## EXCERPT PROVIDED
——

What we’re going to show you today is our attempt to create a collaborative learning experience for the students in the class that followed us, who we saw, in the post-lockdown return to campus, as far more individualistic and outcome-focused than our class had been. We wondered whether we could help create an in-game experience that would connect with the class material while also promoting relationship-building and cross-team collaboration and that brought us to further consideration of Minecraft’s wider potential as a pedagogical tool, and the reframing of how games are used in the classroom.
A quick note about our project’s theming before Nat takes you through the puzzles: the teaching team on the original course uses Moloch, the baby eating demon that is a popular allegorical figure in modern literature and culture, as the central figure in the class’ narrative, so it was natural to us to continue that worldbuilding, which is why the escape room is called Moloch’s Gauntlet, and uses some of the established course theming, such as blackstone blocks in the puzzles and Moloch sends messages to the players upon the escape room completion, so we wanted to continue that atmosphere for the class that followed us.
In this first sequence of footage, we will walk you through the puzzles we developed for Moloch’s Gauntlet, as well as the thinking that informed their creation and the project as a whole.
We chose puzzles and an escape room because escape rooms provide players with what Mark Pearcy, Eric Guise, and Dana Heller call an “ill-structured problem”, where there may only be one solution, but the path to the solution requires group experimentation. This experimentation encourages students to take initiative as a group and to learn how to communicate and work collaboratively.

——

## GIVEN TASK A
From the excerpt on the Minecraft escape room, reproduce the passage between "In this first" and "and work collaboratively.", inclusive.
## GIVEN TASK B
In the excerpt about the Minecraft escape room project, what name was given to the escape room?
## GIVEN TASK C
Extend the excerpt on the Minecraft escape room project, picking up right after its final sentence.

## INFORMATION SHOWN
——

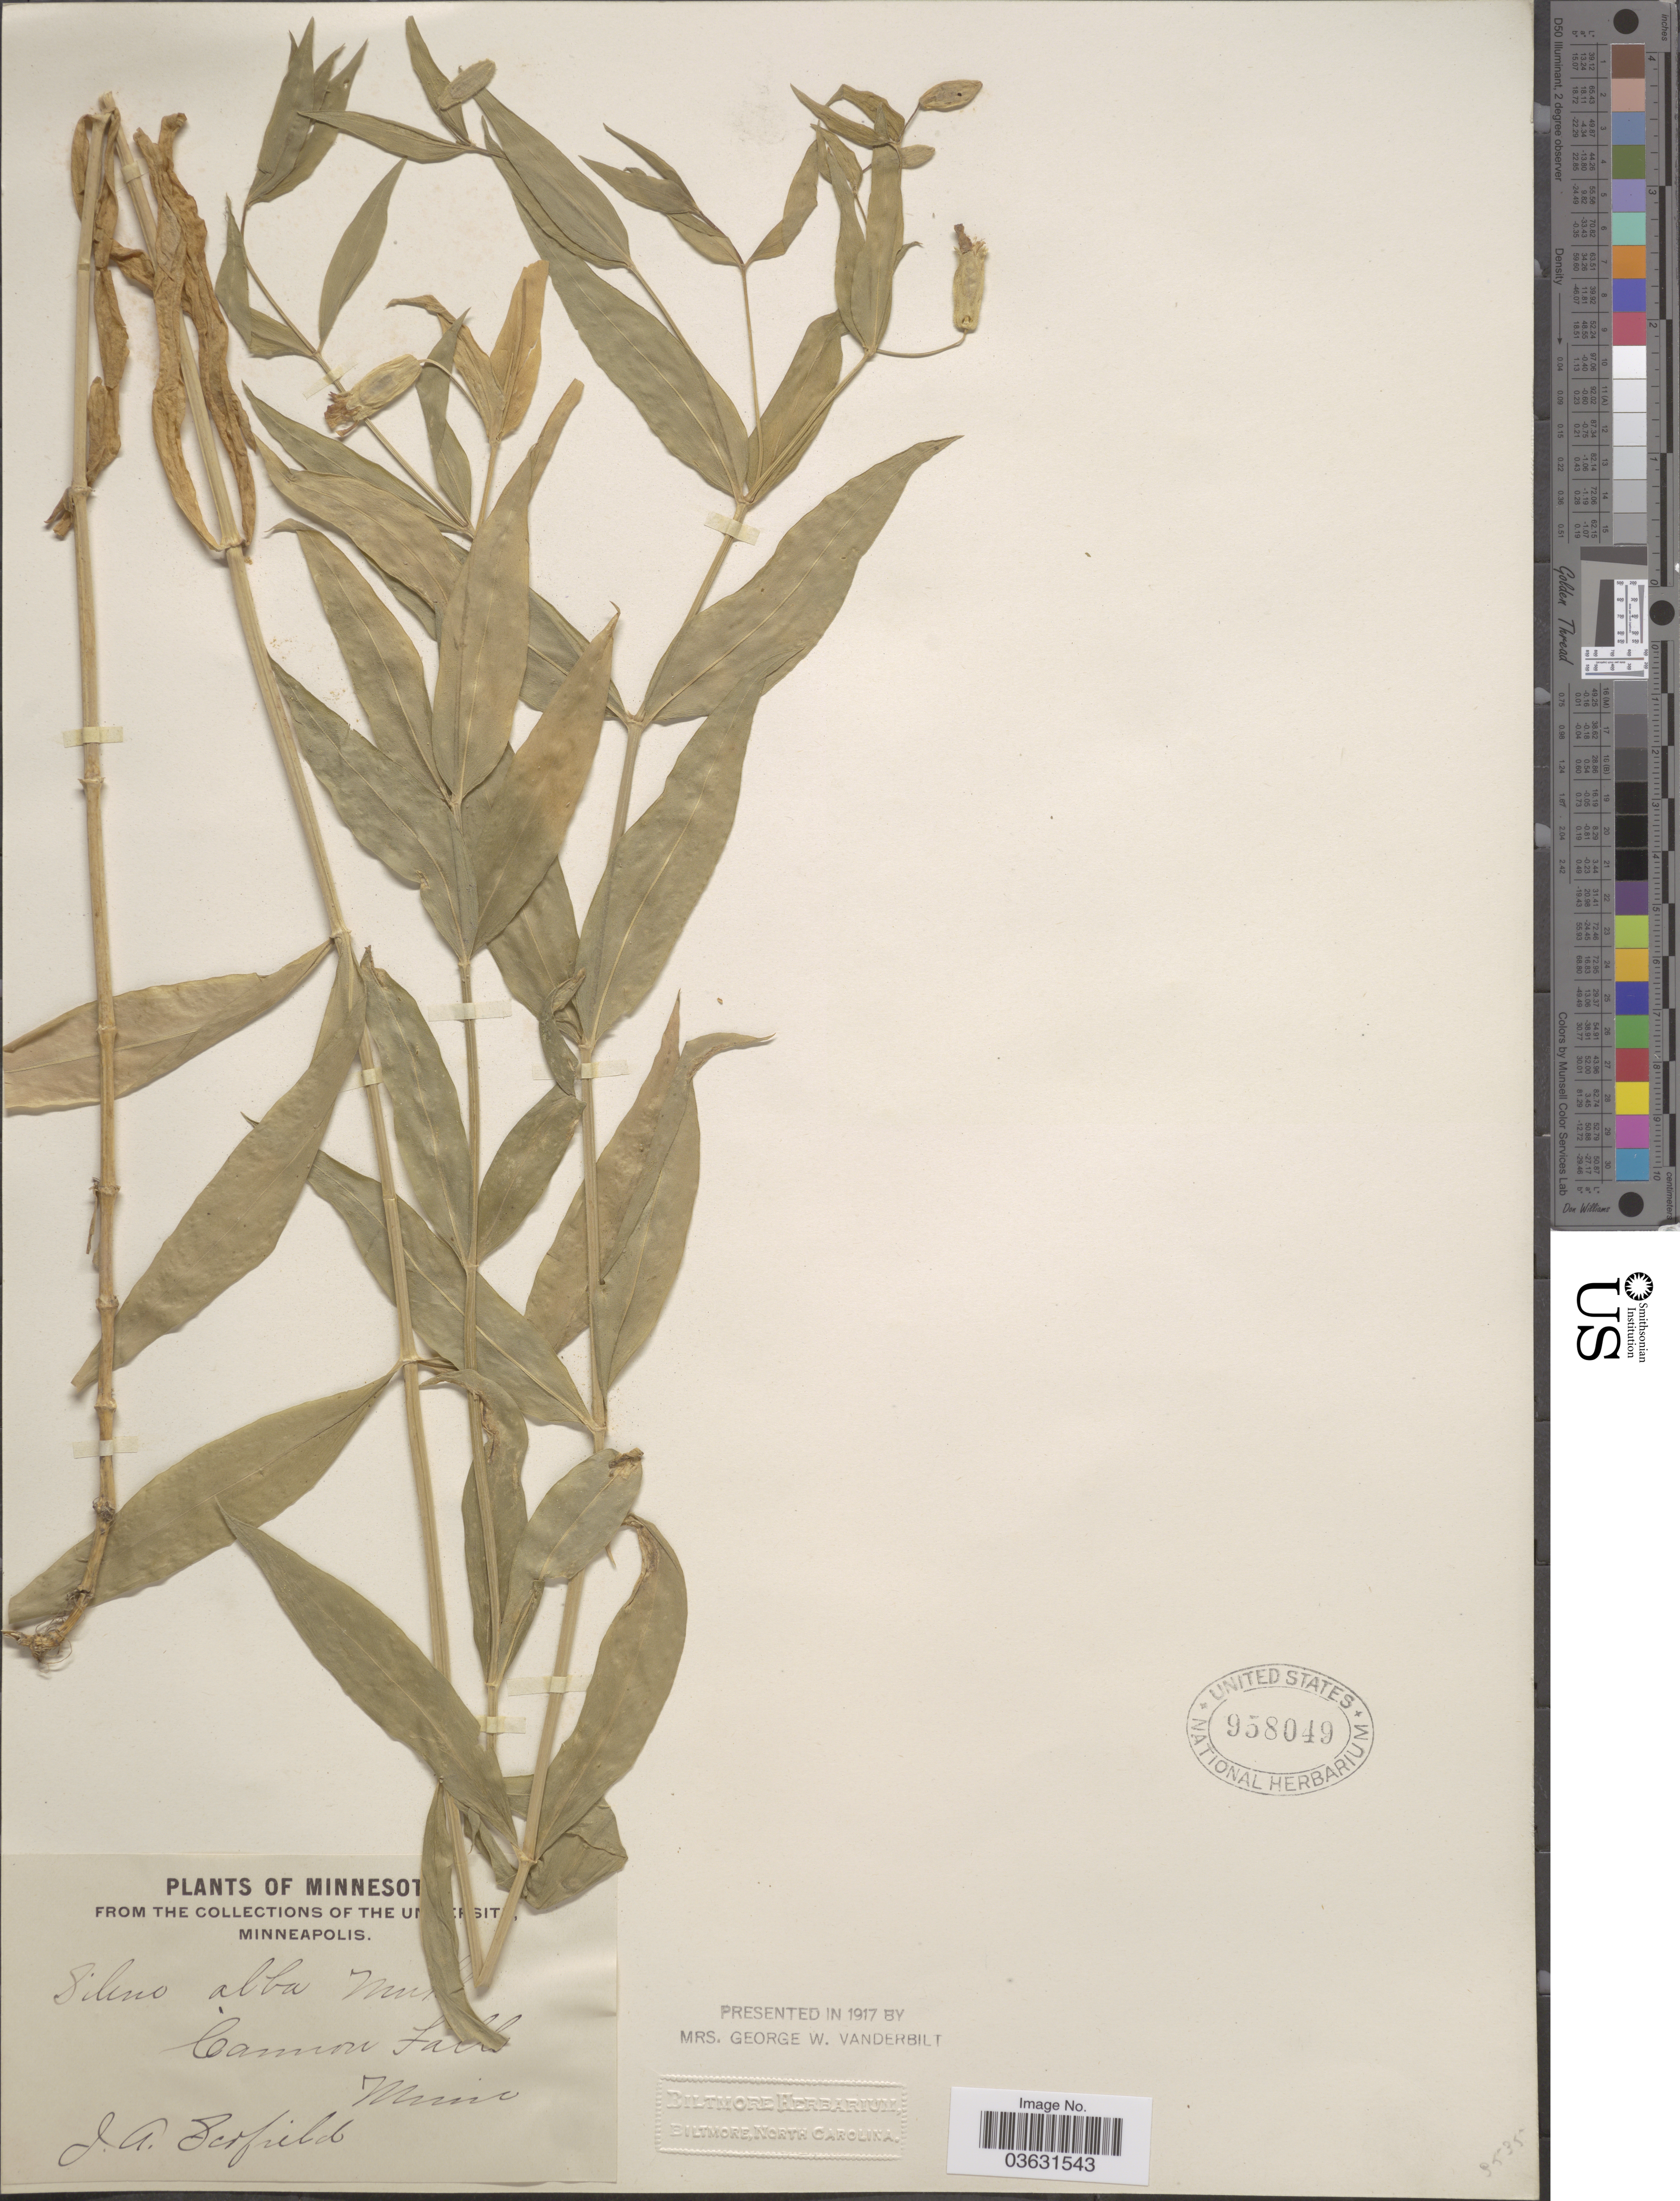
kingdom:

——

## WRITTEN RESPONSE A
In this first sequence of footage, we will walk you through the puzzles we developed for Moloch’s Gauntlet, as well as the thinking that informed their creation and the project as a whole.
We chose puzzles and an escape room because escape rooms provide players with what Mark Pearcy, Eric Guise, and Dana Heller call an “ill-structured problem”, where there may only be one solution, but the path to the solution requires group experimentation. This experimentation encourages students to take initiative as a group and to learn how to communicate and work collaboratively.

## WRITTEN RESPONSE B
Moloch's Gauntlet

## WRITTEN RESPONSE C
In the first puzzle, which we dubbed “the maze puzzle”, one player must navigate a room full of booby-trapped pressure plates while the other two players must instruct them through it using their own room as a guide – which is a labyrinth that reveals the safe path through the maze. This challenge establishes the importance of teamwork and verbal communication for the students, two things that recur throughout Moloch’s Gauntlet. It hinges on the group of three players communicating precise information to each other, back and forth, until the group discovers the path to the exit.
In the second puzzle, which we call the “bomb puzzle”, each player starts off in a different room. Together the three must try to solve a series of short challenges and with each one the area opens up more and more until the path forward is revealed. Having each of the three players separated into different rooms gives them each an opportunity to take on a leadership role. Each player has a piece of information that only they can provide, or an item that only they can pass on to the rest of the group, therefore if the group dynamic was unbalanced in previous rooms, then this one ensures that every player will end up participating. In addition, this puzzle is where we reference the Red Room from Twin Peaks, as a nod to one of the first prototypes we created for the project. This prototype was a room decorated with a fuzzy red texture that was painful on the eyes, and though it wound up unused, it was instrumental in our development process. Throughout this project, we were constantly reflecting on our progression from the role of student to the role of researcher, and this was part of that process.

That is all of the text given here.